Waar vond u religieus erfgoed?

‘Met Pasen zaten wij in een kerk van de Evangelische Broedergemeente, de EBG. Die heeft een historische waarde, in de afschaffing van de slavernij. Hoe dat precies zit? Kijk zelf maar, vanaf begin juli, op NPO 2, na Nieuwsuur. Vlak na de afschaffing stortte de EBG zich vooral in de binnenlanden op onderwijs, tot op vandaag. Zij scouten daar mensen met talent, die de kans krijgen door te leren in goed vervolgonderwijs. Veel van hen worden hoge pieten. Ik ken een financiële hotshot in de Londense City die uit de bossen van Suriname komt. Dankzij de EBG.

Wij waren ook in een katholieke kerk, de Rosakerk. Elke dinsdag wordt daar sint Antonius in het zonnetje gezet, de heilige van de verloren voorwerpen. Voor het eerst in mijn leven bad ik samen met anderen een hele rozenkrans, een bijzondere ervaring. Wij zaten met dertig mensen in de kerk en raakten biddend in een flow. Weesgegroetjes, onzevaders, de droevige, glorievolle en blijde geheimen, ieder vijf. Tot mijn grote schande moet ik bekennen dat ik de geheimen niet kende, toen heb ik even gezwegen.’

De Europese vertaalslag heeft de oorsprong van bijbelverhalen misschien niet helemaal uitgewist.

Intussen blijft het christendom een geïmporteerde godsdienst, opgelegd door de bezetter.

‘Mensen aan de andere kant van de oceaan gaven daar een eigen draai aan en namen daarbij hun eigen geloof mee. Bedenk dat zij zelf ook uit allerlei delen van de wereld kwamen.

Het bidden van een rozenkrans vreemd? Bidden met kralen is veel ouder dan de rozenkrans!
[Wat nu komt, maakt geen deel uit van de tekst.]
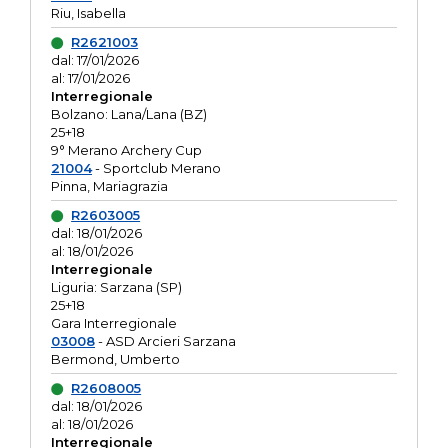
Riu, Isabella
R2621003
dal: 17/01/2026
al: 17/01/2026
Interregionale
Bolzano: Lana/Lana (BZ)
25+18
9° Merano Archery Cup
21004
- Sportclub Merano
Pinna, Mariagrazia
R2603005
dal: 18/01/2026
al: 18/01/2026
Interregionale
Liguria: Sarzana (SP)
25+18
Gara Interregionale
03008
- ASD Arcieri Sarzana
Bermond, Umberto
R2608005
dal: 18/01/2026
al: 18/01/2026
Interregionale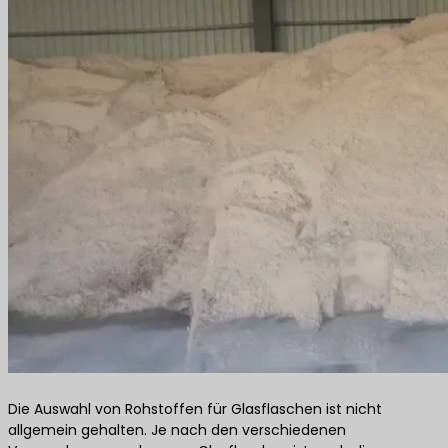
Die Auswahl von Rohstoffen für Glasflaschen ist nicht
allgemein gehalten. Je nach den verschiedenen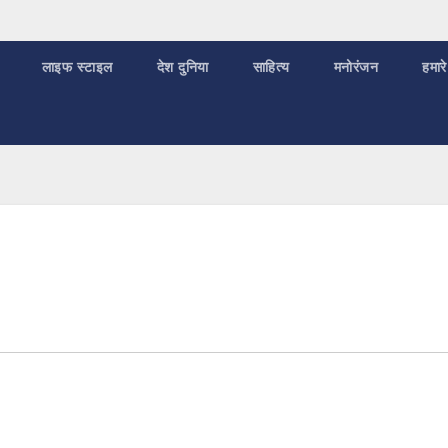
लाइफ स्टाइल
देश दुनिया
साहित्य
मनोरंजन
हमारे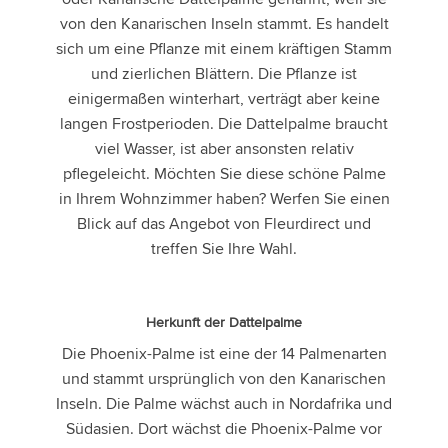
von den Kanarischen Inseln stammt. Es handelt
sich um eine Pflanze mit einem kräftigen Stamm
und zierlichen Blättern. Die Pflanze ist
einigermaßen winterhart, verträgt aber keine
langen Frostperioden. Die Dattelpalme braucht
viel Wasser, ist aber ansonsten relativ
pflegeleicht. Möchten Sie diese schöne Palme
in Ihrem Wohnzimmer haben? Werfen Sie einen
Blick auf das Angebot von Fleurdirect und
treffen Sie Ihre Wahl.
Herkunft der Dattelpalme
Die Phoenix-Palme ist eine der 14 Palmenarten
und stammt ursprünglich von den Kanarischen
Inseln. Die Palme wächst auch in Nordafrika und
Südasien. Dort wächst die Phoenix-Palme vor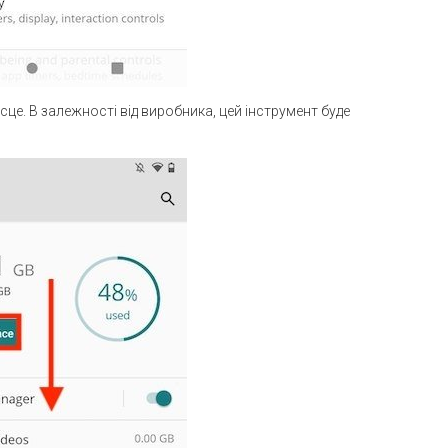
сце. В залежності від виробника, цей інструмент буде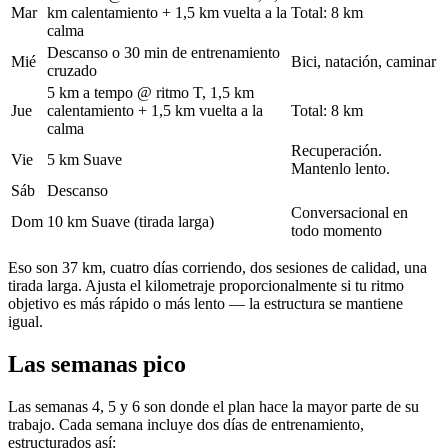
Mar
km calentamiento + 1,5 km vuelta a la
Total: 8 km
calma
Descanso o 30 min de entrenamiento
Mié
Bici, natación, caminar
cruzado
5 km a tempo @ ritmo T, 1,5 km
Jue
calentamiento + 1,5 km vuelta a la
Total: 8 km
calma
Recuperación.
Vie
5 km Suave
Mantenlo lento.
Sáb
Descanso
Conversacional en
Dom
10 km Suave (tirada larga)
todo momento
Eso son 37 km, cuatro días corriendo, dos sesiones de calidad, una
tirada larga. Ajusta el kilometraje proporcionalmente si tu ritmo
objetivo es más rápido o más lento — la estructura se mantiene
igual.
Las semanas pico
Las semanas 4, 5 y 6 son donde el plan hace la mayor parte de su
trabajo. Cada semana incluye dos días de entrenamiento,
estructurados así:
Ik stel mij voor dat mensen van Afrikaanse of oosterse afkomst dachten: wij weten wel hoe dat gaat, bidden met een kralen en een kettinkje.
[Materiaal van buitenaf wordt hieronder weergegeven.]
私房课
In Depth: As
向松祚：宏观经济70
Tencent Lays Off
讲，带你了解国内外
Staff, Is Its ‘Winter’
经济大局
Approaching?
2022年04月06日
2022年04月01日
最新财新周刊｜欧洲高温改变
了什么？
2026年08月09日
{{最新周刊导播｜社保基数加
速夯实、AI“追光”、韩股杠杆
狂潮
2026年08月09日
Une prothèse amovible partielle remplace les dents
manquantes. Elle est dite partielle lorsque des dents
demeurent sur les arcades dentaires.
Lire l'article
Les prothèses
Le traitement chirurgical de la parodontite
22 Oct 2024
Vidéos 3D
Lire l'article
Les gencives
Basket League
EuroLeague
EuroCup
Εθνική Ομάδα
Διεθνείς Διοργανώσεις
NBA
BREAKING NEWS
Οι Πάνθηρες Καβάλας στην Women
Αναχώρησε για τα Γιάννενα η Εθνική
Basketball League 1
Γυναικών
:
Ik heb mij er vaak over verbaasd dat mensen die tot slaaf gemaakt waren, zoveel troost vonden en vinden in het geloof van hun onderdrukkers. Ik ben daar eerlijk gezegd nog niet uit, behalve dat geloof de troost geeft, die je hard nodig hebt wanneer je wordt onderdrukt. Misschien is het ook zo dat de bijbelverhalen herkend werden, omdat ze stoelen op veel oudere verhalen uit de landen en religies van herkomst. Denk aan het verhaal over de zondvloed, de verhalen over Maria. Het zou kunnen dat de vertaalslag, die Europa aan die verhalen heeft gegeven, net niet genoeg was om de oorsprong ervan uit te wissen. De verhalen zijn daar ook te groot voor. Het zijn de verhalen van de mensheid en welk geloof je ook aanhangt, de basis is identiek. Je bent onderdeel van een groter geheel, kijk om naar je naaste. Heb elkaar lief, steel niet, moord niet. Die menselijke waarden zijn overal in de wereld dezelfde. De scheiding tussen verschillende godsdiensten kwam pas later. Dat is zeker niet zoals God, de vader, de moeder of hoe je de grootheid ook wilt noemen, het bedoeld heeft.’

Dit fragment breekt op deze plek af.